§ **Task description**
Please copy the data below exactly; none of the pictures in it belong in the copy.

§ **Given data**

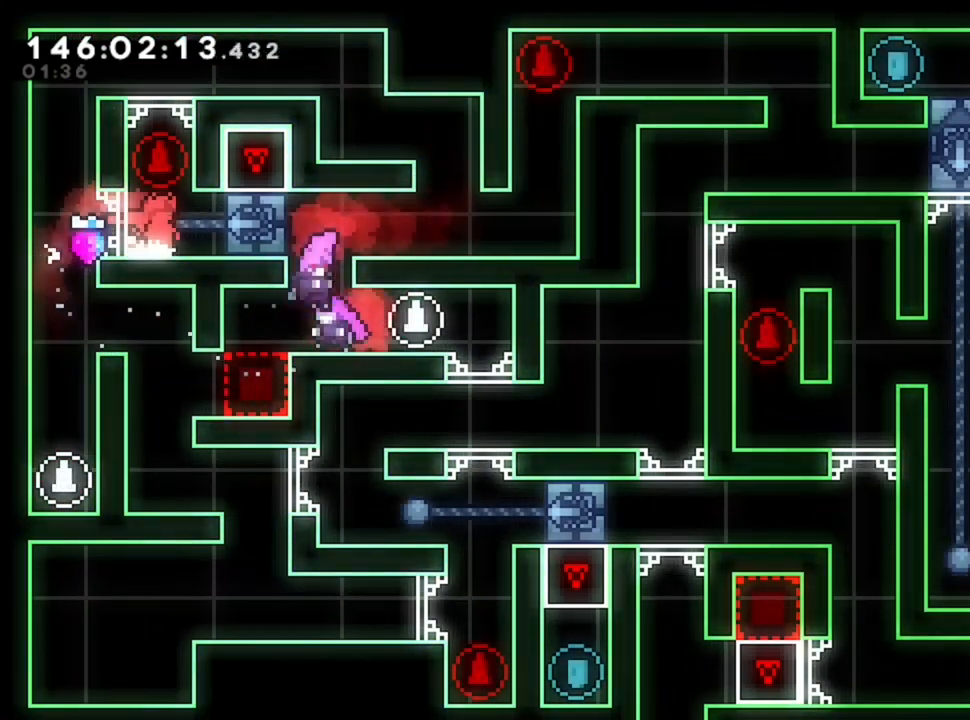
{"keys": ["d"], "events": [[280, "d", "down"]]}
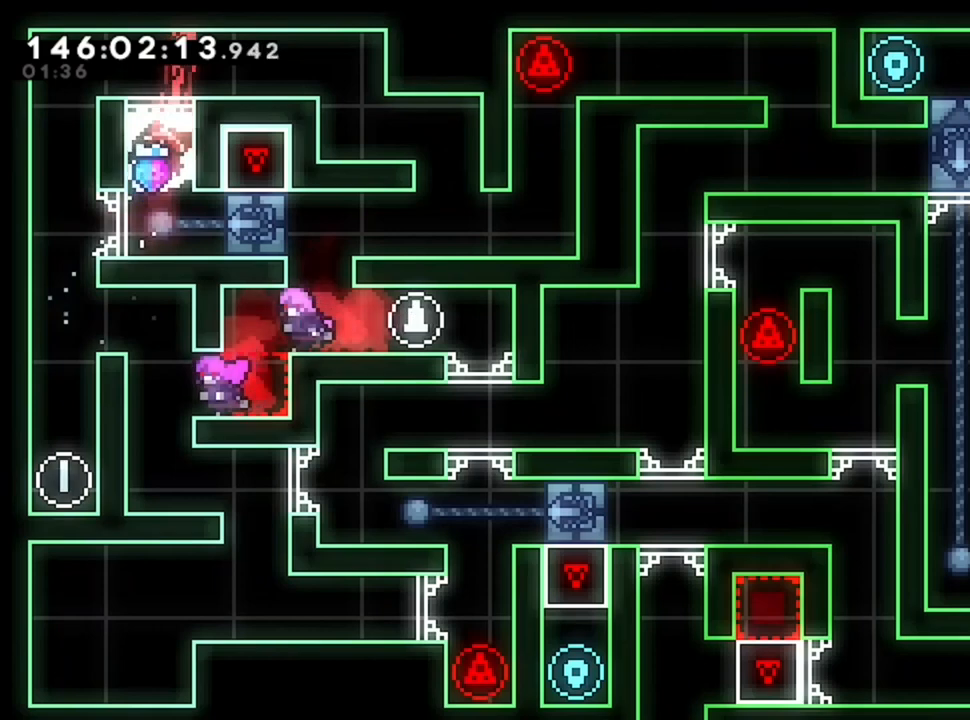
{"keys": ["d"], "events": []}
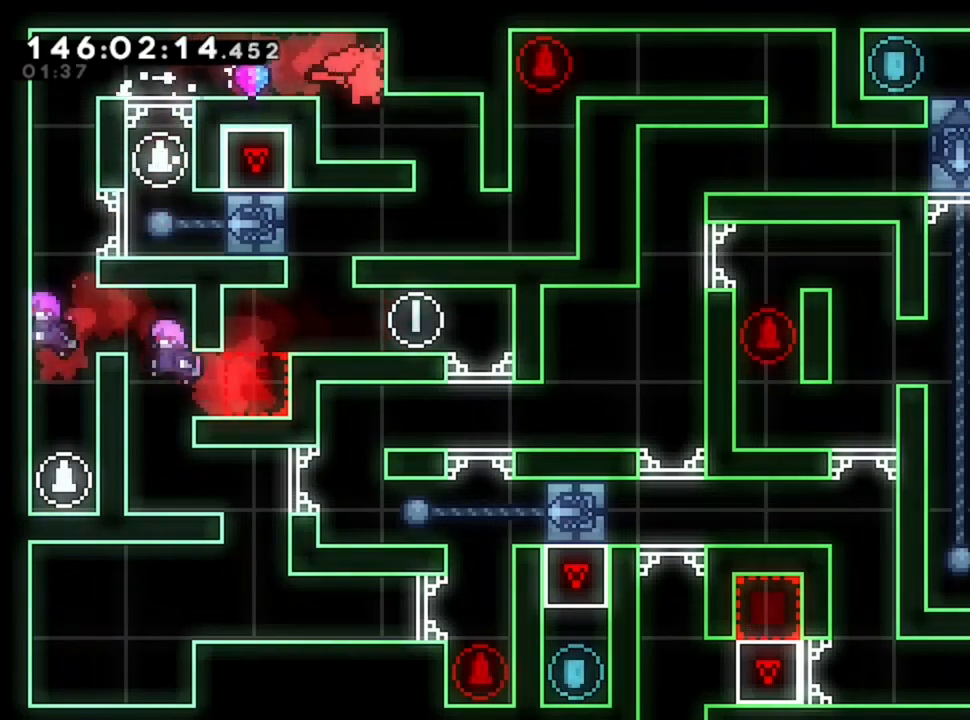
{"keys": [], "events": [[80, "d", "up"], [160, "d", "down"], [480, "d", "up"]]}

§ **Exercise solution**
{"keys": ["d"], "events": [[280, "d", "down"]]}
{"keys": ["d"], "events": []}
{"keys": [], "events": [[80, "d", "up"], [160, "d", "down"], [480, "d", "up"]]}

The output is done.